The Giants scored four runs off tough right-hander Kazuki Yoshimi but were made to battle as the Dragons came back on homers by Tyrone Woods and Thomas De La Rosa.

De La Rosa's pinch-hit solo shot tied it in the eighth off lefty Tetsuya Yamaguchi (3-1). Marc Kroon allowed two singles in the ninth but recorded his 10th save.

In the bottom of the eighth, left-handed-hitting leadoff man Yoshiyuki Kamei battled Chen, fouling off a pair of 1-2 deliveries before drawing a walk on eight pitches from the 21-year-old.

"I'm sure he wasn't looking to walk in that situation, but he had a great at-bat nevertheless," said Giants manager Tatsunori Hara.

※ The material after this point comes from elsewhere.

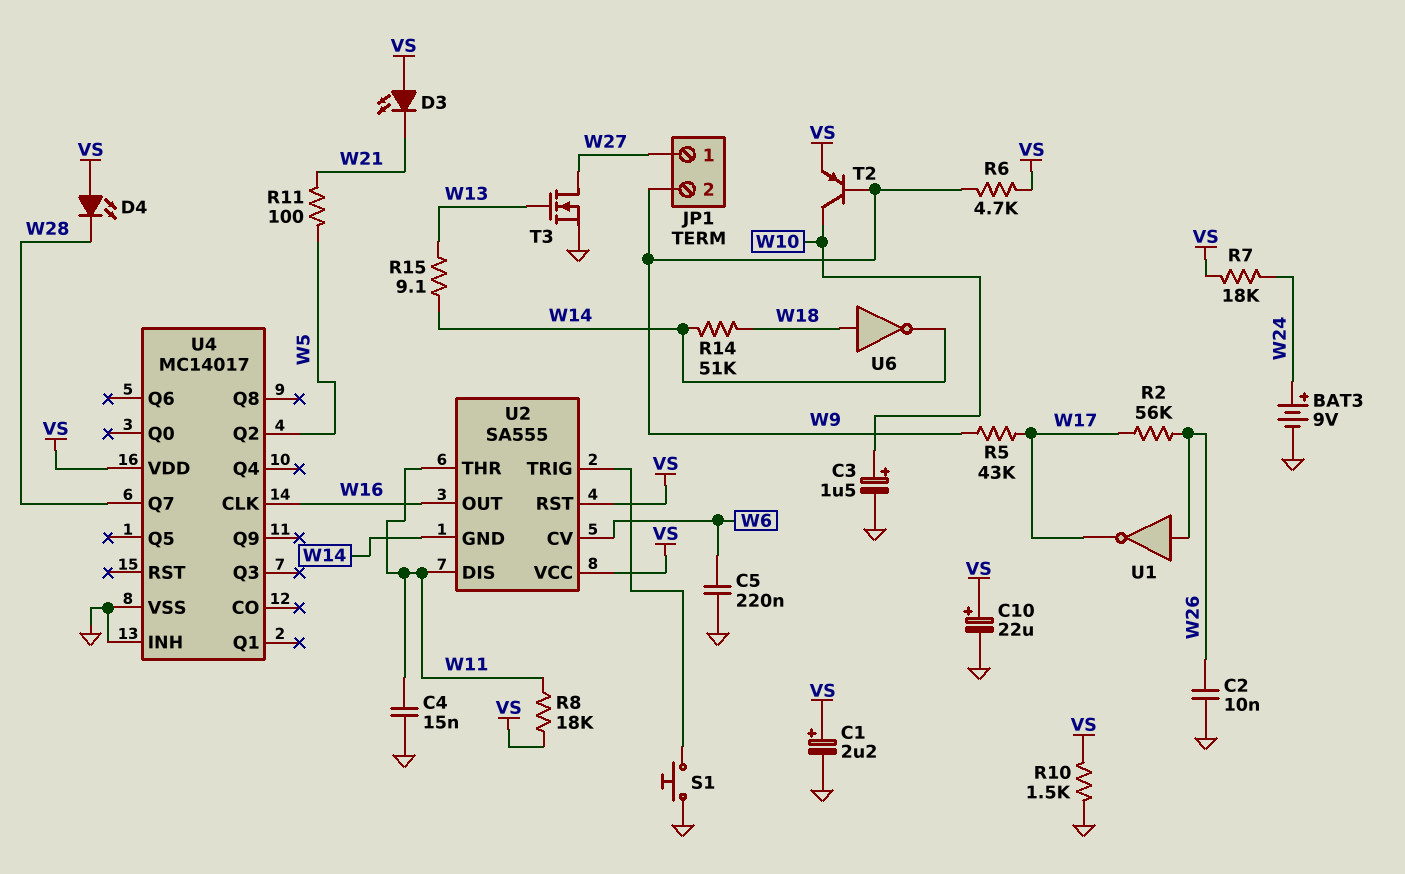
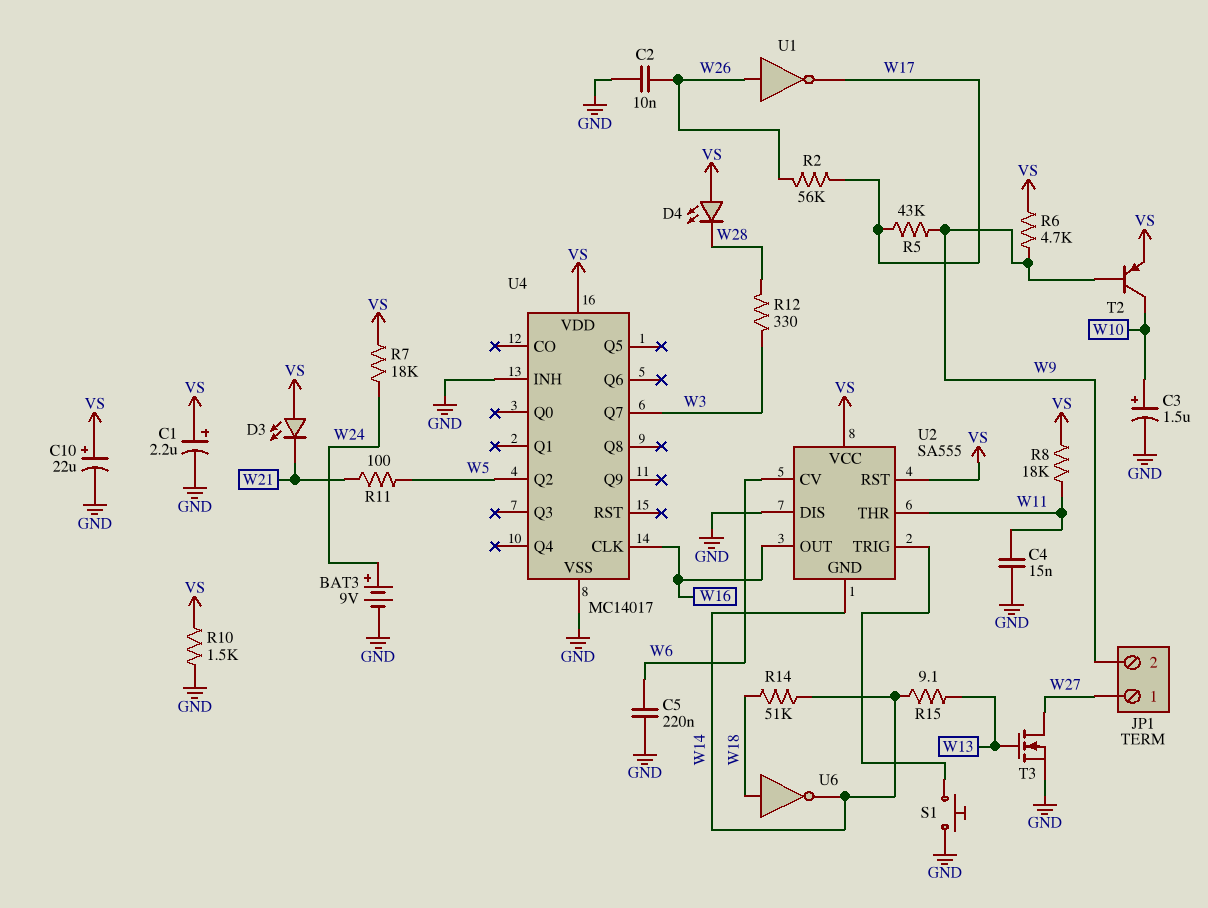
R12: none -> 330 (W3, W28)
U2 pin DIS: W11 -> GND
U4 pin Q7: W28 -> W3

Hayato Sakamoto, who homered in the first inning, sacrificed. Kamei went to third on a groundout before trotting home on Ramirez's single.

In the fourth, Kamei saved a run with a good catch in right field and then tripled home two runs in the bottom of the inning to make it 4-0.

The Giants became the first team this season to score on Yoshimi before the fourth inning, when Sakamoto launched an 0-1 fastball into the seats for a first-inning solo home run. It was the 19-year-old's third homer and his first since he went deep in two straight games on April 6 and 8.

Ramirez offered Sakamoto some useful advice on his batting before the game.

"I told him his timing was a little off, his timing was too fast," Ramirez said. "I said maybe he should take a pitch and take it from there and that's the way it worked out."

The Giants made it 2-0 in the second, when Luis Gonzalez walked with one out, and scored from second when Ryota Wakiya pounded a hanging forkball for a double.

Yoshimi had entered the game with four wins and one no-decision in five impressive starts, but the Giants made him pay for his mistakes. Giants right-hander Takahiko Nomaguchi, meanwhile, didn't allow a runner until Hirokazu Ibata beat out a one-out grounder in the fourth.

Once forced to work out of a stretch, however, Nomaguchi couldn't keep his sliders and forkballs down and they became a ticking time bomb.

Kazuhiro Wada led off the fifth with a broken-bat single, and Nomaguchi allowed two more singles on high pitches before Tanishige's sacrifice fly made it 4-1. A one-out, sixth-inning walk to Ibata culminated in a high forkball to Woods. The slumping cleanup hitter, who had lined a high slider that Kamei caught in the fourth, hit this one where it couldn't be caught.

Woods' sixth homer of the season was also his first with at least a man on.

Nomaguchi, who allowed three runs in six innings, struck out five and walked one. He singled in the fourth inning and scored on Kamei's triple.